● Problem requirements:
Every line below from the one containing "52: (80, 40, 535.07)" through the one containing "6: (361, 59, 336.23)" is to be printed exactly, with the pictures omitted.

[Saved data entries]
----------------

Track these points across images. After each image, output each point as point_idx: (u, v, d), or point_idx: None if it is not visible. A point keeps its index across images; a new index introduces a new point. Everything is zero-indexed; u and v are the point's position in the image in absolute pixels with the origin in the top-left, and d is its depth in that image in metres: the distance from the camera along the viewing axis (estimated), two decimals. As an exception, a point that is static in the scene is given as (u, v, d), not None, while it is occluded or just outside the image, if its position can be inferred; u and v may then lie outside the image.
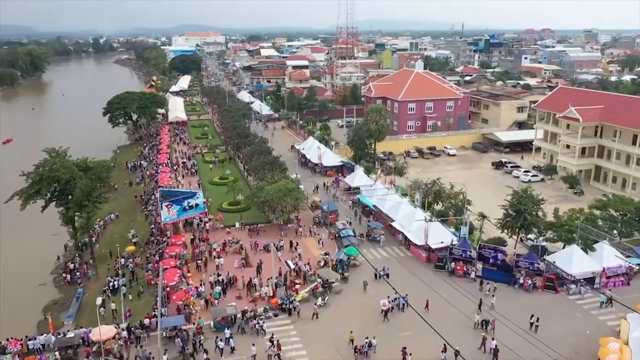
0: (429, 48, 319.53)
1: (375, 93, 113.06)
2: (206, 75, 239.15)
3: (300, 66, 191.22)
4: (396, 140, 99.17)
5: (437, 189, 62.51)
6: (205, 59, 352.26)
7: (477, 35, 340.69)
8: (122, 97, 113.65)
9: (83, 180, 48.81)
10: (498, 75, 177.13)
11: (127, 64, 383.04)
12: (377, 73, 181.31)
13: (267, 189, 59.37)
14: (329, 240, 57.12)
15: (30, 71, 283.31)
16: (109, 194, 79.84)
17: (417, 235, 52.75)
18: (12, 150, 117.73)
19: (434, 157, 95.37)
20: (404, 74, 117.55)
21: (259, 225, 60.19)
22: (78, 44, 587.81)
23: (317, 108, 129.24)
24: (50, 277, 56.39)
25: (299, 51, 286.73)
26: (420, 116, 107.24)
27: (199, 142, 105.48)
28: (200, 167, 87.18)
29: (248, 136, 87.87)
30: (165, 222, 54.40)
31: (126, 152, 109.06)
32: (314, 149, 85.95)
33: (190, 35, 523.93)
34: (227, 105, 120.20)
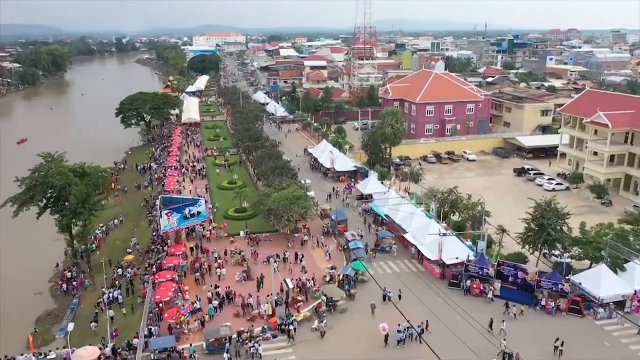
0: (451, 48, 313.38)
1: (392, 95, 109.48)
2: (224, 75, 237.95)
3: (318, 66, 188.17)
4: (413, 144, 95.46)
5: (453, 198, 58.91)
6: (224, 59, 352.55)
7: (500, 36, 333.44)
8: (135, 98, 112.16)
9: (79, 186, 46.58)
10: (521, 77, 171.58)
11: (147, 63, 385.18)
12: (396, 74, 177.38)
13: (274, 196, 56.51)
14: (337, 252, 53.96)
15: (52, 70, 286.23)
16: (115, 197, 78.29)
17: (431, 249, 49.24)
18: (26, 151, 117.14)
19: (453, 162, 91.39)
20: (422, 75, 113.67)
21: (265, 234, 57.27)
22: (101, 43, 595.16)
23: (333, 110, 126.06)
24: (48, 286, 54.51)
25: (319, 51, 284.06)
26: (438, 119, 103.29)
27: (211, 144, 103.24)
28: (209, 170, 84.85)
29: (259, 139, 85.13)
30: (164, 231, 51.90)
31: (138, 153, 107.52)
32: (326, 153, 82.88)
33: (211, 35, 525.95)
34: (241, 106, 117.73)
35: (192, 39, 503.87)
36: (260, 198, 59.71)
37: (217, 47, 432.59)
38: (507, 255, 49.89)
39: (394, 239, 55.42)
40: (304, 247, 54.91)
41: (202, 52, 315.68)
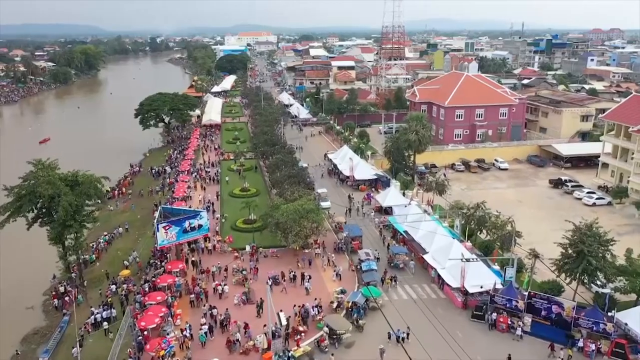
0: (486, 48, 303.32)
1: (419, 98, 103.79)
2: (252, 75, 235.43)
3: (346, 67, 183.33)
4: (440, 150, 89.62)
5: (480, 214, 53.32)
6: (254, 59, 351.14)
7: (538, 35, 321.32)
8: (154, 99, 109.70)
9: (68, 197, 43.18)
10: (560, 79, 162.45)
11: (179, 63, 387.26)
12: (426, 75, 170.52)
13: (283, 208, 52.06)
14: (349, 272, 49.12)
15: (85, 70, 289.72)
16: (124, 203, 75.35)
17: (453, 273, 43.94)
18: (47, 151, 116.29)
19: (483, 171, 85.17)
20: (452, 77, 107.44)
21: (272, 250, 52.91)
22: (136, 43, 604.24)
23: (358, 112, 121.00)
24: (41, 299, 51.40)
25: (349, 51, 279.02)
26: (469, 124, 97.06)
27: (229, 147, 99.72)
28: (223, 175, 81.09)
29: (276, 144, 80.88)
30: (161, 246, 48.10)
31: (156, 155, 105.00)
32: (347, 160, 77.99)
33: (242, 34, 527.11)
34: (262, 107, 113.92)
35: (225, 38, 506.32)
36: (269, 210, 55.35)
37: (248, 46, 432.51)
38: (540, 283, 44.17)
39: (408, 255, 50.67)
40: (313, 266, 50.25)
41: (232, 51, 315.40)
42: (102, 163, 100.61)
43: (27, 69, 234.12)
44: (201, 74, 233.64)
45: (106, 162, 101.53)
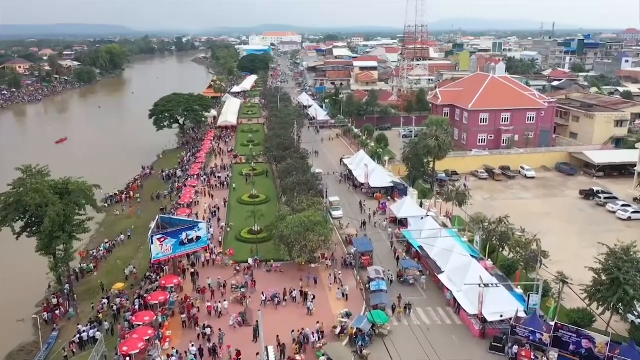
0: (514, 49, 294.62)
1: (442, 100, 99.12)
2: (273, 75, 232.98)
3: (368, 67, 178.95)
4: (462, 157, 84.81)
5: (503, 230, 48.86)
6: (277, 59, 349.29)
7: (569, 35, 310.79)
8: (169, 99, 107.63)
9: (56, 206, 40.52)
10: (592, 81, 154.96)
11: (203, 62, 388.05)
12: (451, 76, 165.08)
13: (288, 220, 48.55)
14: (357, 292, 45.29)
15: (109, 69, 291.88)
16: (130, 208, 72.90)
17: (470, 298, 39.71)
18: (63, 151, 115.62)
19: (507, 180, 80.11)
20: (477, 79, 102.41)
21: (275, 264, 49.44)
22: (163, 42, 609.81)
23: (377, 114, 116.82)
24: (33, 311, 48.72)
25: (373, 51, 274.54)
26: (493, 128, 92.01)
27: (243, 150, 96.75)
28: (233, 180, 78.10)
29: (289, 148, 77.41)
30: (156, 259, 45.11)
31: (170, 157, 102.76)
32: (362, 166, 74.06)
33: (267, 34, 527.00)
34: (278, 109, 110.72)
35: (249, 38, 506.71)
36: (274, 220, 51.91)
37: (272, 46, 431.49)
38: (569, 311, 39.62)
39: (420, 270, 47.05)
40: (319, 282, 46.55)
41: (256, 51, 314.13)
42: (115, 164, 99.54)
43: (52, 68, 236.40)
44: (223, 73, 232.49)
45: (120, 163, 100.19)
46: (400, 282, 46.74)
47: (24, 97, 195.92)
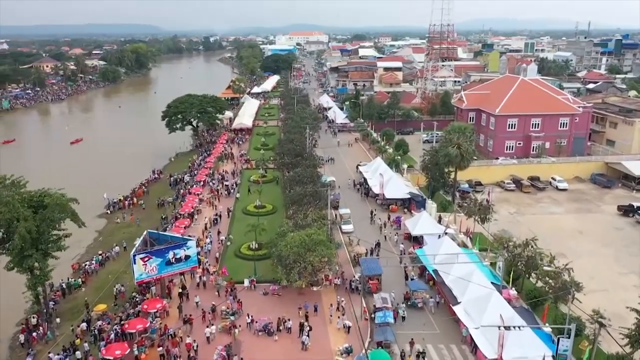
0: (547, 49, 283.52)
1: (467, 104, 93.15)
2: (297, 75, 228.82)
3: (392, 68, 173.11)
4: (487, 165, 78.69)
5: (530, 254, 43.23)
6: (303, 59, 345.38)
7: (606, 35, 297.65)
8: (181, 101, 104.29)
9: (28, 222, 36.82)
10: (631, 83, 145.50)
11: (228, 62, 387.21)
12: (479, 77, 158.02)
13: (288, 238, 43.91)
14: (363, 322, 40.27)
15: (135, 68, 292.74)
16: (131, 216, 69.29)
17: (489, 337, 34.34)
18: (77, 152, 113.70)
19: (537, 191, 73.72)
20: (506, 82, 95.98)
21: (273, 287, 44.83)
22: (190, 42, 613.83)
23: (399, 118, 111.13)
24: (13, 331, 45.44)
25: (400, 51, 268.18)
26: (522, 135, 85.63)
27: (255, 154, 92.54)
28: (242, 187, 73.97)
29: (300, 154, 72.71)
30: (138, 280, 41.01)
31: (182, 160, 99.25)
32: (378, 174, 68.91)
33: (293, 34, 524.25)
34: (294, 111, 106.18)
35: (276, 37, 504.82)
36: (275, 236, 47.35)
37: (298, 46, 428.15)
38: (607, 355, 33.86)
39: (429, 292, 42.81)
40: (320, 311, 41.72)
41: (280, 51, 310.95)
42: (126, 166, 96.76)
43: (77, 68, 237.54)
44: (245, 73, 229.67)
45: (131, 165, 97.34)
46: (407, 305, 41.92)
47: (48, 96, 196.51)
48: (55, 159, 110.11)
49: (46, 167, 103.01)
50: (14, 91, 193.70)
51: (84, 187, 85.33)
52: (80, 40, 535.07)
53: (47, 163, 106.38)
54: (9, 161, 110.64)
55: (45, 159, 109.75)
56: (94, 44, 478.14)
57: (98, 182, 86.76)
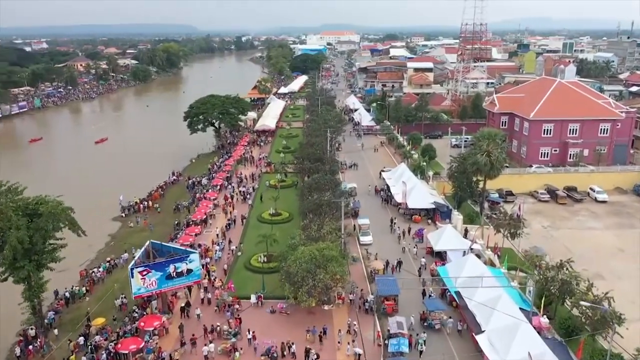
0: (587, 50, 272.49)
1: (499, 107, 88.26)
2: (325, 75, 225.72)
3: (423, 68, 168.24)
4: (520, 174, 73.87)
5: (565, 278, 38.95)
6: (333, 59, 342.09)
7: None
8: (204, 101, 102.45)
9: (20, 232, 34.78)
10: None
11: (259, 61, 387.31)
12: (514, 79, 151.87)
13: (298, 252, 40.82)
14: (375, 348, 36.87)
15: (166, 67, 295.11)
16: (145, 219, 67.37)
17: (515, 375, 30.44)
18: (101, 151, 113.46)
19: (574, 203, 68.67)
20: (541, 84, 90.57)
21: (280, 304, 41.78)
22: (223, 41, 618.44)
23: (428, 121, 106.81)
24: (12, 341, 43.70)
25: (432, 51, 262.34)
26: (559, 141, 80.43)
27: (277, 157, 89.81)
28: (259, 193, 71.29)
29: (321, 159, 69.49)
30: (136, 295, 38.56)
31: (203, 162, 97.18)
32: (401, 182, 65.10)
33: (325, 34, 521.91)
34: (318, 113, 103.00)
35: (307, 37, 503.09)
36: (285, 250, 44.34)
37: (328, 46, 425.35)
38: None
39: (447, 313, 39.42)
40: (329, 333, 38.45)
41: (310, 51, 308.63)
42: (148, 167, 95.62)
43: (109, 67, 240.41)
44: (273, 73, 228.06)
45: (153, 166, 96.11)
46: (423, 326, 38.40)
47: (79, 94, 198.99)
48: (79, 158, 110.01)
49: (68, 166, 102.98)
50: (47, 90, 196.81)
51: (104, 187, 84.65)
52: (117, 40, 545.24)
53: (70, 162, 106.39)
54: (33, 160, 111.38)
55: (69, 158, 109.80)
56: (129, 43, 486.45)
57: (118, 183, 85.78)
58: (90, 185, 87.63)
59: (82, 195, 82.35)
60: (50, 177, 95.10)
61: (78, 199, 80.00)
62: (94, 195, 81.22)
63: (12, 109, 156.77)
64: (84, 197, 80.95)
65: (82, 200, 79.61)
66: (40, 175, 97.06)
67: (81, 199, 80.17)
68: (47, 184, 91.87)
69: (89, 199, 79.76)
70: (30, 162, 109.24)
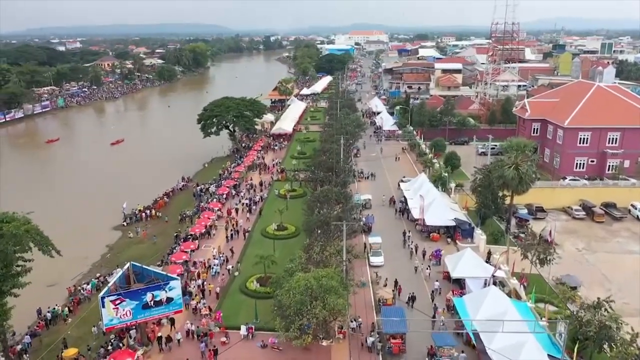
0: (627, 50, 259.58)
1: (531, 113, 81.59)
2: (351, 76, 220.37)
3: (452, 70, 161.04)
4: (552, 188, 67.24)
5: (603, 319, 33.09)
6: (361, 59, 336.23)
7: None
8: (218, 104, 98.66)
9: (-23, 254, 31.20)
10: None
11: (286, 61, 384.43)
12: (548, 81, 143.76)
13: (293, 281, 35.96)
14: (376, 397, 31.83)
15: (192, 67, 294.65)
16: (144, 230, 63.61)
17: None
18: (115, 153, 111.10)
19: (613, 222, 61.80)
20: (578, 88, 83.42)
21: (271, 339, 37.06)
22: (252, 41, 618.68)
23: (453, 125, 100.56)
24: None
25: (462, 52, 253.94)
26: (596, 151, 73.49)
27: (290, 164, 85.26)
28: (268, 203, 66.90)
29: (333, 169, 64.44)
30: (108, 327, 34.38)
31: (216, 166, 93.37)
32: (419, 195, 59.59)
33: (353, 33, 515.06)
34: (337, 116, 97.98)
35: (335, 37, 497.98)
36: (282, 274, 39.58)
37: (357, 45, 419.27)
38: None
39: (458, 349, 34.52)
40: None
41: (337, 51, 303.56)
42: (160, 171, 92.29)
43: (135, 66, 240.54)
44: (298, 74, 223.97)
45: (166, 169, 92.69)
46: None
47: (103, 94, 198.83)
48: (92, 160, 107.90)
49: (80, 168, 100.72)
50: (72, 89, 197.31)
51: (112, 192, 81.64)
52: (148, 39, 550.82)
53: (82, 164, 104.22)
54: (47, 160, 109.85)
55: (82, 160, 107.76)
56: (160, 42, 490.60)
57: (127, 188, 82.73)
58: (97, 189, 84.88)
59: (87, 200, 79.83)
60: (59, 180, 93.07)
61: (82, 205, 78.09)
62: (100, 201, 78.37)
63: (34, 108, 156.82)
64: (89, 203, 78.34)
65: (86, 206, 77.22)
66: (49, 177, 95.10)
67: (85, 204, 77.86)
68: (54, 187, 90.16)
69: (93, 205, 77.01)
70: (43, 163, 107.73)
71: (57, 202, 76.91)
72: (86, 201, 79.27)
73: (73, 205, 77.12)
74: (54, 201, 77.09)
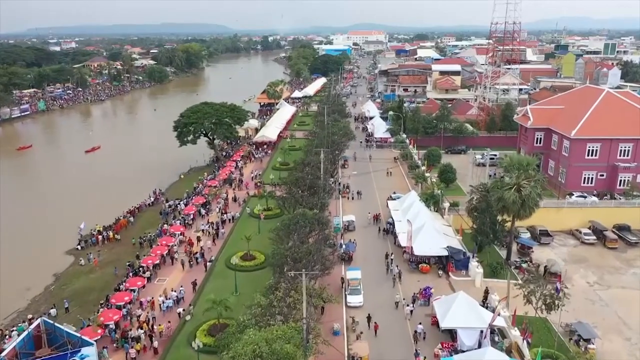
0: (631, 51, 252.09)
1: (534, 122, 74.16)
2: (346, 78, 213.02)
3: (450, 72, 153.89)
4: (557, 208, 59.78)
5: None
6: (359, 60, 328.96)
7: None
8: (196, 109, 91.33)
9: None
10: None
11: (282, 62, 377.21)
12: (551, 84, 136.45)
13: (242, 341, 28.71)
14: None
15: (185, 68, 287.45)
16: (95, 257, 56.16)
17: None
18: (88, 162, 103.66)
19: (627, 248, 54.40)
20: (585, 94, 76.04)
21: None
22: (250, 41, 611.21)
23: (449, 133, 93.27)
24: None
25: (462, 52, 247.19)
26: (606, 165, 66.19)
27: (274, 175, 78.04)
28: (240, 225, 59.67)
29: (313, 187, 56.97)
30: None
31: (193, 178, 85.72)
32: (406, 220, 52.15)
33: (352, 33, 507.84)
34: (323, 124, 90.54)
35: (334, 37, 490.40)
36: (230, 331, 32.34)
37: (354, 46, 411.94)
38: None
39: None
40: None
41: (334, 51, 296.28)
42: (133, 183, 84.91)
43: (123, 67, 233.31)
44: (292, 75, 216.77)
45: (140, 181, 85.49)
46: None
47: (88, 96, 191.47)
48: (63, 169, 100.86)
49: (47, 180, 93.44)
50: (56, 91, 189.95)
51: (75, 208, 74.31)
52: (145, 40, 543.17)
53: (51, 175, 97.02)
54: (13, 171, 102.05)
55: (52, 170, 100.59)
56: (157, 42, 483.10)
57: (92, 203, 75.47)
58: (61, 203, 77.67)
59: (46, 216, 72.60)
60: (20, 192, 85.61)
61: (38, 223, 70.62)
62: (60, 218, 71.11)
63: (12, 112, 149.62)
64: (48, 220, 71.09)
65: (44, 223, 69.85)
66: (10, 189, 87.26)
67: (43, 222, 70.49)
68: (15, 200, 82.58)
69: (52, 223, 69.75)
70: (9, 173, 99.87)
71: (11, 219, 69.50)
72: (45, 218, 72.13)
73: (29, 223, 69.95)
74: (7, 218, 69.59)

----------------

● Final answer:
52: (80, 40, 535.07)
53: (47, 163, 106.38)
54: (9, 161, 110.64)
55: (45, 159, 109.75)
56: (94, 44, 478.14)
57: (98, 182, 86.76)
0: (587, 50, 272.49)
1: (499, 107, 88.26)
2: (325, 75, 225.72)
3: (423, 68, 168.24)
4: (520, 174, 73.87)
5: (565, 278, 38.95)
6: (333, 59, 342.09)
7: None
8: (204, 101, 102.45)
9: (20, 232, 34.78)
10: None
11: (259, 61, 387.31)
12: (514, 79, 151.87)
13: (298, 252, 40.82)
14: (375, 348, 36.87)
15: (166, 67, 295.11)
16: (145, 219, 67.37)
17: (515, 375, 30.44)
18: (101, 151, 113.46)
19: (574, 203, 68.67)
20: (541, 84, 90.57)
21: (280, 304, 41.78)
22: (223, 41, 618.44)
23: (428, 121, 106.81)
24: (12, 341, 43.70)
25: (432, 51, 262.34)
26: (559, 141, 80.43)
27: (277, 157, 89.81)
28: (259, 193, 71.29)
29: (321, 159, 69.49)
30: (136, 295, 38.56)
31: (203, 162, 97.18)
32: (401, 182, 65.10)
33: (325, 34, 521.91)
34: (318, 113, 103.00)
35: (307, 37, 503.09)
36: (285, 250, 44.34)
37: (328, 46, 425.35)
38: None
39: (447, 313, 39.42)
40: (329, 333, 38.45)
41: (310, 51, 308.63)
42: (148, 167, 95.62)
43: (109, 67, 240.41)
44: (273, 73, 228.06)
45: (153, 166, 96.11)
46: (423, 326, 38.40)
47: (79, 94, 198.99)
48: (79, 158, 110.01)
49: (68, 166, 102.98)
50: (47, 90, 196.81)
51: (104, 187, 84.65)
52: (117, 40, 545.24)
53: (70, 162, 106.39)
54: (33, 160, 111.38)
55: (69, 158, 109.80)
56: (129, 43, 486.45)
57: (118, 183, 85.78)
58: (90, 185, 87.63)
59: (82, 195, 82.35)
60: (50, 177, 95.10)
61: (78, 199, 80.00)
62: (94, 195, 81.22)
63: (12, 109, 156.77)
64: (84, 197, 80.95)
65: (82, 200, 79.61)
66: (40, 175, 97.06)
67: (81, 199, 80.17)
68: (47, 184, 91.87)
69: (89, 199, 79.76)
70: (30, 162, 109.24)
0: (627, 50, 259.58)
1: (531, 113, 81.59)
2: (351, 76, 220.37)
3: (452, 70, 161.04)
4: (552, 188, 67.24)
5: (603, 319, 33.09)
6: (361, 59, 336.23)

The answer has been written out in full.